Large cell neuroendocrine carcinoma is defined as a large cell carcinoma showing histological features such as organoid nesting, trabecular, rosette-like and palisading patterns; and neuroendocrine differentiation confirmed by immunohistochemistry or electron microscopy.3, 11 The tumor cells are polygonal with a low N/C ratio; are larger than small cell carcinoma cells; have moderate to abundant eosinophilic cytoplasm; have a high mitotic rate (11 or more mitotic figures per 10 high-power fields), prominent nucleoli, and coarsely granular nuclear chromatin. A large infarct-like zone of necrosis is present in large cell neuroendocrine carcinoma. Small cell carcinoma is composed of small (less than the size of three small resting lymphocytes), round to fusiform cells with a high N/C ratio.3, 11 The cells have a high mitotic rate, absent or inconspicuous nucleoli, and finely granular nuclear chromatin.

It is reported that there exist borderline cases between large cell neuroendocrine carcinoma and small cell carcinoma in high-grade neuroendocrine carcinoma.52 Difficulty of diagnosis in high-grade neuroendocrine carcinoma is thought to occur as a result of variety of reasons, including the continuum of cell size and morphology between small cell carcinoma and large cell neuroendocrine carcinoma, and poor sampling and tissue artifacts.53 We propose that one of the main reasons why there are differences between observers in histological diagnosis of high-grade neuroendocrine carcinoma may be the presence of tumors shown in Figure 1c in this study. We diagnose this tumor as small cell carcinoma because the N/C ratio is high and the cytoplasm is not abundant. However, some pathologists may diagnose the same specimen as large cell neuroendocrine carcinoma because the shape of the tumor cell is polygonal, the nuclear diameter is larger than that of typical small cell carcinoma, and nucleoli are usually observed. The average tumor nuclear diameter/lymphocyte size ratios in tumors shown in Figure 1c is 2.91, and significantly larger than that in typical small cell carcinoma (2.62). Tumors as shown in Figure 1c have a unique immunohistochemical phenotype, such that all tumors are CD56 positive, chromogranin A negative, and synaptophysin negative (n=10). Methylation of p16 gene is observed in half of the tumors shown in Figure 1c, but not observed in typical small cell carcinoma. However, the smaller nuclear size, the expression of CD56, mASH1, and p16, and the LOH analysis have supported the recognition that tumors as shown in Figure 1c are small cell carcinoma.

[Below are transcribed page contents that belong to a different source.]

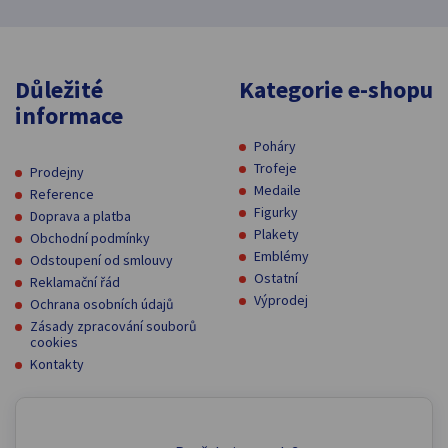
Důležité
Kategorie e-shopu
informace
Poháry
Trofeje
Prodejny
Medaile
Reference
Figurky
Doprava a platba
Plakety
Obchodní podmínky
Emblémy
Odstoupení od smlouvy
Ostatní
Reklamační řád
Výprodej
Ochrana osobních údajů
Zásady zpracování souborů
cookies
Kontakty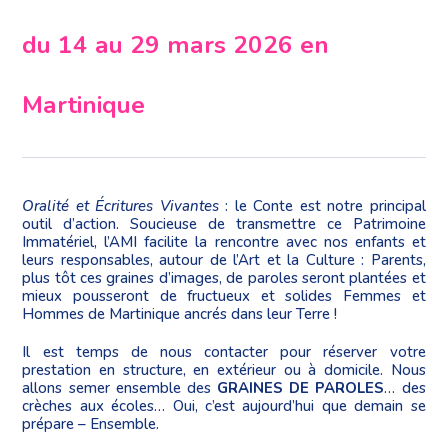
du 14 au 29 mars 2026 en
Martinique
Oralité et Écritures Vivantes
: le Conte est notre principal
outil d’action. Soucieuse de transmettre ce Patrimoine
Immatériel, l’AMI facilite la rencontre avec nos enfants et
leurs responsables, autour de l’Art et la Culture : Parents,
plus tôt ces graines d’images, de paroles seront plantées et
mieux pousseront de fructueux et solides Femmes et
Hommes de Martinique ancrés dans leur Terre !
Il est temps de nous contacter pour réserver votre
prestation en structure, en extérieur ou à domicile. Nous
allons semer ensemble des
GRAINES DE PAROLES
… des
crèches aux écoles… Oui, c’est aujourd’hui que demain se
prépare – Ensemble.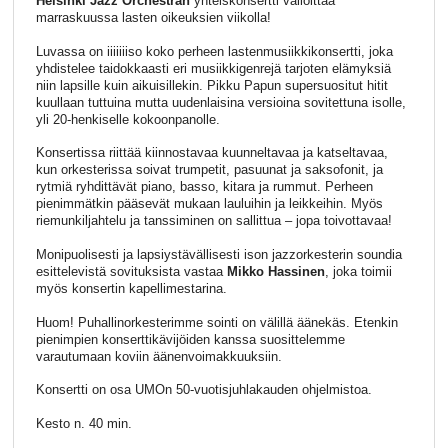
Helsinki Jazz Orchestran
yhteiskonsertti valloittaa
marraskuussa lasten oikeuksien viikolla!
Luvassa on iiiiiiiso koko perheen lastenmusiikkikonsertti, joka
yhdistelee taidokkaasti eri musiikkigenrejä tarjoten elämyksiä
niin lapsille kuin aikuisillekin. Pikku Papun supersuositut hitit
kuullaan tuttuina mutta uudenlaisina versioina sovitettuna isolle,
yli 20-henkiselle kokoonpanolle.
Konsertissa riittää kiinnostavaa kuunneltavaa ja katseltavaa,
kun orkesterissa soivat trumpetit, pasuunat ja saksofonit, ja
rytmiä ryhdittävät piano, basso, kitara ja rummut. Perheen
pienimmätkin pääsevät mukaan lauluihin ja leikkeihin. Myös
riemunkiljahtelu ja tanssiminen on sallittua – jopa toivottavaa!
Monipuolisesti ja lapsiystävällisesti ison jazzorkesterin soundia
esittelevistä sovituksista vastaa
Mikko Hassinen
, joka toimii
myös konsertin kapellimestarina.
Huom! Puhallinorkesterimme sointi on välillä äänekäs. Etenkin
pienimpien konserttikävijöiden kanssa suosittelemme
varautumaan koviin äänenvoimakkuuksiin.
Konsertti on osa UMOn 50-vuotisjuhlakauden ohjelmistoa.
Kesto n. 40 min.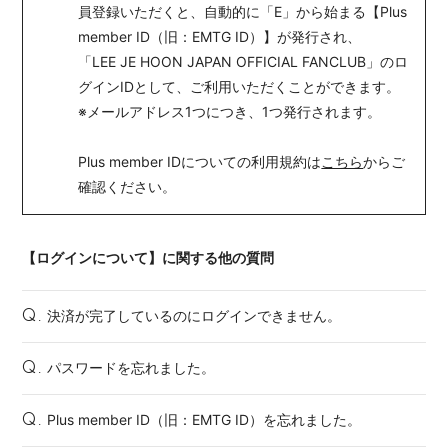
員登録いただくと、自動的に「E」から始まる【Plus
member ID（旧：EMTG ID）】が発行され、
「LEE JE HOON JAPAN OFFICIAL FANCLUB」のロ
グインIDとして、ご利用いただくことができます。
※メールアドレス1つにつき、1つ発行されます。
Plus member IDについての利用規約は
こちら
からご
確認ください。
【ログインについて】に関する他の質問
決済が完了しているのにログインできません。
Q.
パスワードを忘れました。
Q.
Plus member ID（旧：EMTG ID）を忘れました。
Q.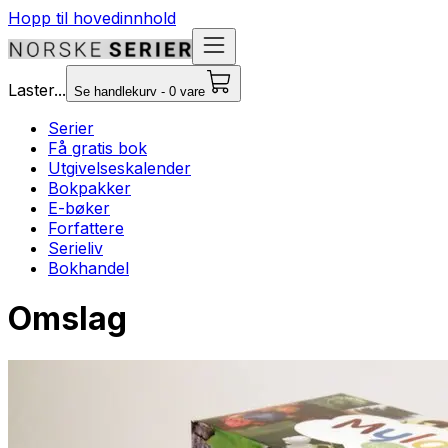
Hopp til hovedinnhold
Laster...
Se handlekurv - 0 vare
Serier
Få gratis bok
Utgivelseskalender
Bokpakker
E-bøker
Forfattere
Serieliv
Bokhandel
Omslag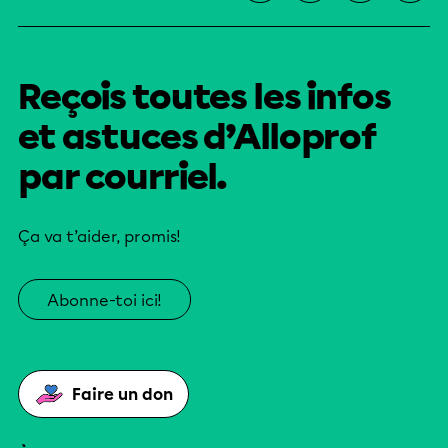
Reçois toutes les infos
et astuces d’Alloprof
par courriel.
Ça va t’aider, promis!
Abonne-toi ici!
Faire un don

In the present study, the 5-year overall survivals of patients with classic large cell carcinoma, large cell neuroendocrine carcinoma, small cell carcinoma, and carcinoid tumors were 64, 73, 60, and 89%, respectively. The differences of overall survival among the four subtypes were not significant. Five-year survival for small cell carcinoma in this study was good, because we evaluated the survival of small cell carcinoma in stage I. These cases were operated in early stage and underwent preoperative and/or postoperative chemotherapy. We had previously analyzed small cell carcinoma resected surgically at our institute and reported that the 5-year overall survival for patients with small cell carcinoma in all stages was 16.4%.54

In summary, we found that antibodies to CD56, mASH1, NeuroD, TTF-1, and p16 made up a useful panel of immunohistochemical markers for the differential diagnosis of large cell neuroendocrine carcinoma and small cell carcinoma, and that NeuroD expression correlated with a good survival and p63 with a poor survival in patients with large cell neuroendocrine carcinoma, and TTF-1 with a poor survival in patients with small cell carcinoma. Additional studies in larger series are needed to analyze the biological behavior of large cell neuroendocrine carcinoma and small cell carcinoma including sensitivity to chemotherapeutic agents.